But... I've worked with technical writers and PhDs, technical writers (the good ones) can really easily pull analogies out of thin air to help elevate a reader's understanding, I think (maybe due to star trek) that a lot of technical PhDs are quite good at forming comprehensible analogies as well. Usually CS papers are ~40% comprehensible to the vast majority of non-CS people, this differs from more liberal artsy fields where other field pieces are taken as a given and the assumptions compound to the point where education ends up being about familiarizing yourself with all that jargon.

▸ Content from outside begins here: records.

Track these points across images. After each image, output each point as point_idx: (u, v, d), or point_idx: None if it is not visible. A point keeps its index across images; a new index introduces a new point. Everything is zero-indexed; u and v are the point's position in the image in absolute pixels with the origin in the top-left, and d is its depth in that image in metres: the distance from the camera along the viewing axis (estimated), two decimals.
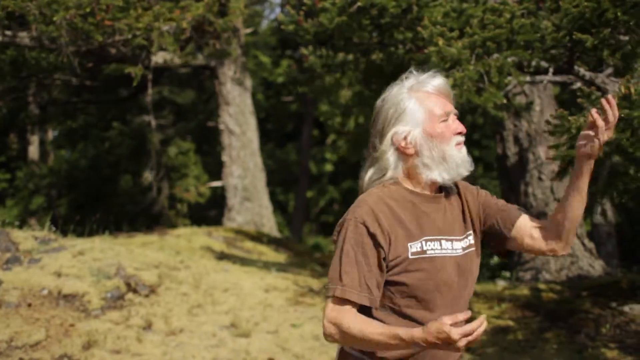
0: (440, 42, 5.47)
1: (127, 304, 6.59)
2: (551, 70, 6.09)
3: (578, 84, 6.17)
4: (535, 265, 9.39)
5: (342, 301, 2.32)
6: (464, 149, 2.43)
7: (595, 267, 9.22)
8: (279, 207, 23.03)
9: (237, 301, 6.94)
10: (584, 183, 2.41)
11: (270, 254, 10.69)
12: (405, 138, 2.42)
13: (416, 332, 2.17)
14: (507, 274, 9.82)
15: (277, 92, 23.89)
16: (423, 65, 6.54)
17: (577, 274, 9.06)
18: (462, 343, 2.11)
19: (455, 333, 2.09)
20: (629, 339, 6.39)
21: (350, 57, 7.48)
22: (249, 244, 11.03)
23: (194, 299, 6.89)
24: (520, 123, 9.78)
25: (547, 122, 5.63)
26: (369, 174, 2.49)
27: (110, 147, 19.25)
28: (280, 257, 10.64)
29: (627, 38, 5.37)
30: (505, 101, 6.48)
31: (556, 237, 2.47)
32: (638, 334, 6.49)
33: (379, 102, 2.53)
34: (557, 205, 2.49)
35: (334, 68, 7.63)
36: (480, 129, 20.41)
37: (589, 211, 13.50)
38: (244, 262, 8.84)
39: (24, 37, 9.05)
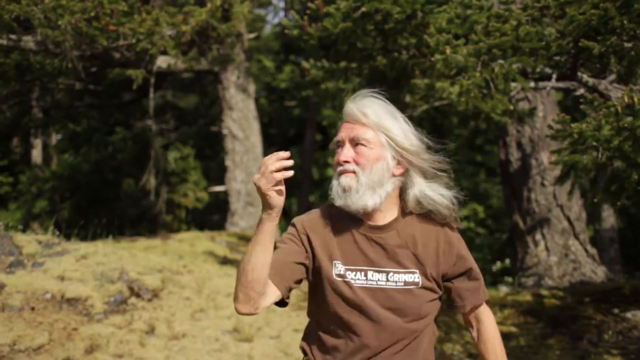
0: (448, 50, 5.47)
1: (130, 308, 6.60)
2: (554, 76, 6.09)
3: (581, 91, 6.17)
4: (537, 271, 9.39)
5: None
6: (343, 179, 2.40)
7: (597, 273, 9.21)
8: (281, 211, 22.97)
9: None
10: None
11: None
12: None
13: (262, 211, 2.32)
14: (510, 279, 9.81)
15: (280, 97, 23.90)
16: (427, 71, 6.57)
17: (579, 280, 9.05)
18: (262, 182, 2.24)
19: (258, 179, 2.24)
20: (632, 345, 6.38)
21: (354, 64, 7.49)
22: None
23: (197, 303, 6.89)
24: (523, 129, 9.79)
25: (550, 127, 5.65)
26: None
27: (114, 151, 19.28)
28: None
29: (630, 45, 5.38)
30: (512, 107, 6.49)
31: None
32: None
33: None
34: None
35: (337, 74, 7.64)
36: (483, 134, 20.41)
37: (591, 217, 13.50)
38: None
39: (28, 41, 9.07)
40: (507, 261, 13.31)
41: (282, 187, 2.27)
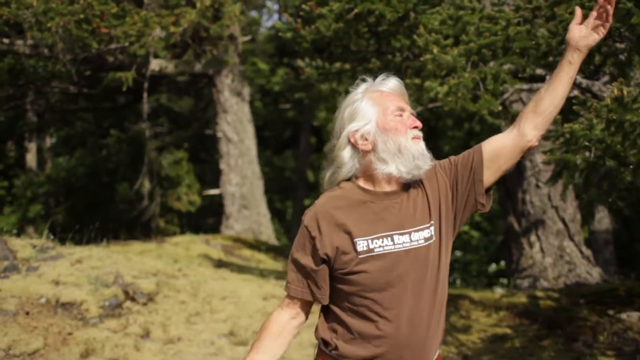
0: (435, 50, 5.48)
1: (125, 312, 6.58)
2: (547, 77, 6.10)
3: (575, 92, 6.18)
4: (532, 272, 9.40)
5: (290, 297, 2.54)
6: (421, 143, 2.48)
7: (592, 274, 9.22)
8: (276, 214, 23.00)
9: (235, 309, 6.94)
10: (575, 72, 2.51)
11: (268, 262, 10.68)
12: (360, 134, 2.49)
13: None
14: (505, 281, 9.82)
15: (274, 100, 23.91)
16: (419, 73, 6.58)
17: (574, 282, 9.06)
18: None
19: None
20: (627, 347, 6.39)
21: (347, 66, 7.49)
22: (247, 252, 11.03)
23: (192, 307, 6.88)
24: None
25: None
26: (327, 174, 2.59)
27: (108, 155, 19.25)
28: (278, 264, 10.63)
29: (622, 46, 5.39)
30: (500, 108, 6.50)
31: (535, 127, 2.52)
32: (635, 341, 6.49)
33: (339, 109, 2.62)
34: (539, 94, 2.51)
35: (331, 77, 7.64)
36: (478, 136, 20.43)
37: (585, 218, 13.52)
38: (242, 270, 8.84)
39: (21, 44, 9.06)
40: (502, 263, 13.32)
41: None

There are some terribly complex CS concepts (try and explain how a hash function produces essentially random output - or how private and public keys are actually computed in a manner to make private keys non-trivially derivable from public keys) and some terribly ingrained jargon (Oh, how's that SSL cert was it SHA signed?) but the effect on your topic of how these jargony terms work is usually easy to express, you don't need to know the history of POSIX to comprehend that CS people have a tool that checks if a string sorta looks like an expect format that we use everywhere, and you don't need to explain positive lookahead zero width assertions to convey that point.
Having a single clause stating "ACH (the preferred US method for bank-to-bank transfers)" would instantly clear all this up... it's also insanely relevant because the topic of the article is about what happens when bank-to-bank transfers have a recipient who is dead.